The truth, my friends, is this: life itself does not care. The sun rises, the earth spins, and the stars burn with apathy to our human dramas. If the trees remain silent, the rivers flow without notice, and the mountains endure unmoved, why should we concern ourselves with the fleeting opinions of humanity?
Oh, but humans—how they give a f*** about the inconsequential! They measure their worth in baubles, accolades, and the ever-changing whims of society. They construct their identity from the fragile threads of external validation, fearing the void of indifference. Yet this fear is a lie. It is the chains of the herd, the bleating of the sheep, who cannot bear to walk alone.
When we rise above this herd, when we cease to give a f***, we step into the realm of the Übermensch—the one who creates their own values. The enlightened man who craves applause is no more free than the jester who dances for coins. Both are bound by the gaze of others, living as shadows of themselves.
True enlightenment is not found in the empty pursuit of approval, nor in the rejection of the world for ascetic solitude. It is found in the act of creation—in making your life a work of art. This is not a path of self-denial but of self-overcoming. It requires no audience, no applause, for the artist who paints their soul upon the canvas of existence does so for the joy of creation itself.
To create meaning from the abyss, to rise above the chaos without being consumed by it—this is the essence of life. And to do so, one must learn the sacred art of not giving a f***. Not as nihilism, but as liberation. To care only for what is worthy of care: your will, your creation, your becoming.

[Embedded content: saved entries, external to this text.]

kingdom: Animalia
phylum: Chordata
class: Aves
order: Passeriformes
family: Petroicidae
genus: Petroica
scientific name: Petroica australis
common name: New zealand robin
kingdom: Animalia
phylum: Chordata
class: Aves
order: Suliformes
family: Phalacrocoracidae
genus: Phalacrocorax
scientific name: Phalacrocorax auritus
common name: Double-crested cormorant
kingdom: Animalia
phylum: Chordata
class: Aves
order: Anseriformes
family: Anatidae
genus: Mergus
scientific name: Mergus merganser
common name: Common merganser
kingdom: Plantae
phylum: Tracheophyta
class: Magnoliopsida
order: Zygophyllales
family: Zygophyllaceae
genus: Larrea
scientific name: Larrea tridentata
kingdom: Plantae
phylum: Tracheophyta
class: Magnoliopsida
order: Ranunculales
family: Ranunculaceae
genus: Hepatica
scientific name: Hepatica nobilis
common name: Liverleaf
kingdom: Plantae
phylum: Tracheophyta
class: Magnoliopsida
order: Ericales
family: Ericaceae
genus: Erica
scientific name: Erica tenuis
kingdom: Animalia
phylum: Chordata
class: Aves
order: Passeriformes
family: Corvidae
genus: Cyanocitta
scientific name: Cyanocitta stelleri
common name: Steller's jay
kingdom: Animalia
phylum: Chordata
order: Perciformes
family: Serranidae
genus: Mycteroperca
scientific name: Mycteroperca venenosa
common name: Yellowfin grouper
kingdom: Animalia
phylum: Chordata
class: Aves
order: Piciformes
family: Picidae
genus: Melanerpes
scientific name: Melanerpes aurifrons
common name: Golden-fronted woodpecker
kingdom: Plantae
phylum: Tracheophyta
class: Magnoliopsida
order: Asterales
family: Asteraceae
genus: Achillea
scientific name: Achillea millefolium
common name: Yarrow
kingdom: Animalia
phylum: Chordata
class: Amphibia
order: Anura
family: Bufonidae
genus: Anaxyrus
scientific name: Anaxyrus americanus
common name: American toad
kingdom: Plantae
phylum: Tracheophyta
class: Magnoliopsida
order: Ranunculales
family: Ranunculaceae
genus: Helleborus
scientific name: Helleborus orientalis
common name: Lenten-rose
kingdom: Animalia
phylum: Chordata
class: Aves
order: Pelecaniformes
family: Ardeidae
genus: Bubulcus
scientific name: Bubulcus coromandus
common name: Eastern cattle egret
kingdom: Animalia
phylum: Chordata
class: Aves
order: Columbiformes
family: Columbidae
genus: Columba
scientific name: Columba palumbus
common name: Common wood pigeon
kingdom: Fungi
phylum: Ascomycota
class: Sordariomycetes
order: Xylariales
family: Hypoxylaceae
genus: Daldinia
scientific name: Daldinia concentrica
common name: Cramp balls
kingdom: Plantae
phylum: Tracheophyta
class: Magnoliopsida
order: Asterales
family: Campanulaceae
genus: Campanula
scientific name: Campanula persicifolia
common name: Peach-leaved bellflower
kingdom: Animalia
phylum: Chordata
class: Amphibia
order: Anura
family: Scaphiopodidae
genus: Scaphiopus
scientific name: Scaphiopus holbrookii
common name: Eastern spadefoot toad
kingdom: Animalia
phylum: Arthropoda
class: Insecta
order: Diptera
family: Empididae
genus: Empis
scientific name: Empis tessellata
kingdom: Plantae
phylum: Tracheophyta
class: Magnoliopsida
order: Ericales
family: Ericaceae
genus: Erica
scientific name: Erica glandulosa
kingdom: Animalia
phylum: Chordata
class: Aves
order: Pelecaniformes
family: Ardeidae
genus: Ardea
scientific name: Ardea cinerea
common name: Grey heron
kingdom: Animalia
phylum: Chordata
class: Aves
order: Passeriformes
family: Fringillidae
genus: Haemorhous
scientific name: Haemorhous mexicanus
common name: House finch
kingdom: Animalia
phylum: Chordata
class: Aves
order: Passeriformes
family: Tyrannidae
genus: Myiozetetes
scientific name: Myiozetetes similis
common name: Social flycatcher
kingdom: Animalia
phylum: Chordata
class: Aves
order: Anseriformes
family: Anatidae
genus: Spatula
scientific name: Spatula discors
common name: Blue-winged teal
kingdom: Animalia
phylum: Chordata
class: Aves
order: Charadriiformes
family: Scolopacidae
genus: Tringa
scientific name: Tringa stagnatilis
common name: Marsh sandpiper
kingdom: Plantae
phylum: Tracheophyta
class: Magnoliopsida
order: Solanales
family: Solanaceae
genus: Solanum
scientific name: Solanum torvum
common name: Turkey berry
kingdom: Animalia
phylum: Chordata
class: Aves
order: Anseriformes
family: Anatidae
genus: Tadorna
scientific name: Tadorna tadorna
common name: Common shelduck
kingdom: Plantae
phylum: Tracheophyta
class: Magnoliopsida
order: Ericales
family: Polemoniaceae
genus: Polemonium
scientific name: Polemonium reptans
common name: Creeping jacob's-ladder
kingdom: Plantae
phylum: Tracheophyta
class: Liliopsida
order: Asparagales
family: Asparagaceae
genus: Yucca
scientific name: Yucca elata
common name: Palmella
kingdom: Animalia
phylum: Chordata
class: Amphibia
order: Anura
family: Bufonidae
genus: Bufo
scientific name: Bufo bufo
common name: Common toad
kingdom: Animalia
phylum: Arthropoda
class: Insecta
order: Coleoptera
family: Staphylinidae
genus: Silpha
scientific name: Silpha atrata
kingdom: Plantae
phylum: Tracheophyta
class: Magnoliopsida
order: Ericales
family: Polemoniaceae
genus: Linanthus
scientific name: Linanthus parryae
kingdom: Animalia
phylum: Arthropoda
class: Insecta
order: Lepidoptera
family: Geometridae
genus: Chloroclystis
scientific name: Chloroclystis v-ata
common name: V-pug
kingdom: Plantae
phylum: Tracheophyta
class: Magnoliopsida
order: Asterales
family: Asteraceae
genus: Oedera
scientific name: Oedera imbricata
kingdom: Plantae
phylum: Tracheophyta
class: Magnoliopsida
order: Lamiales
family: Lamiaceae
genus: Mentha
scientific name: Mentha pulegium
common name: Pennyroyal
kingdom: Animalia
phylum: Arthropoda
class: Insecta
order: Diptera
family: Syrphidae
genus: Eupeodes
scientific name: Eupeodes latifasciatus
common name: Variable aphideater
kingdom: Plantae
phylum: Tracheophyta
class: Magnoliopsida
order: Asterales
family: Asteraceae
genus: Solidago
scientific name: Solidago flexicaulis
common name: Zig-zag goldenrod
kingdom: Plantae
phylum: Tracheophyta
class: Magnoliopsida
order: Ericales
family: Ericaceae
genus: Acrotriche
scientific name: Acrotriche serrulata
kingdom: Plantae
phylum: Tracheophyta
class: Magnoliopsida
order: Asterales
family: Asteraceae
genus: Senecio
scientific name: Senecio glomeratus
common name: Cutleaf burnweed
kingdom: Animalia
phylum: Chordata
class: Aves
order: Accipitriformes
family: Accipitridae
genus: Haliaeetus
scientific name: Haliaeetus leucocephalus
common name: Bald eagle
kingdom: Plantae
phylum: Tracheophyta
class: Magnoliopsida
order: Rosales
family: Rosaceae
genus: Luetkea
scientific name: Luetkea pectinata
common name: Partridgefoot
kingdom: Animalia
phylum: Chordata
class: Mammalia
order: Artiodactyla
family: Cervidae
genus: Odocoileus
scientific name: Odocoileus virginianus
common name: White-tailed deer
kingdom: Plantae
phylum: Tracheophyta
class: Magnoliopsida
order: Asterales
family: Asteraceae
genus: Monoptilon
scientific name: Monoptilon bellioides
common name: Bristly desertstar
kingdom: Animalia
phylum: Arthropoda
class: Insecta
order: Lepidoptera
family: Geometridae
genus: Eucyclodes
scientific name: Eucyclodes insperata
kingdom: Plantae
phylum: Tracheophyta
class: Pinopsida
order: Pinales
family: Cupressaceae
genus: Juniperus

So, let the trees be your guide. Stand tall, rooted in your own being, indifferent to the trivialities of the herd. Give no fs* for the transient noise of the world. Instead, listen to the silence of the eternal. In this silence, you will find the freedom to create, to live, and to transcend.
Celebrate not what others think of you, but the life you shape through your own hands, your own will. This, and this alone, is what it means to live beyond good and evil—to live as an artist of existence.
As a schizoid, you’ve pretty much described my life. I couldn’t care less about external validation. I revel in the void of indifference. I create my own values.
Self-overcoming is the tough part. Not because I need an audience to witness and applaud, but because I have neither passions nor motivations whatsoever. I can only rely on willpower and self-discipline.
I think that thr not-giving-a-f***ness is about the same thing Buddha was talking about. Namely, he stated that the source of all human suffering is desire. Only getting rid of it allows to achieve the enlightenment. How’s that?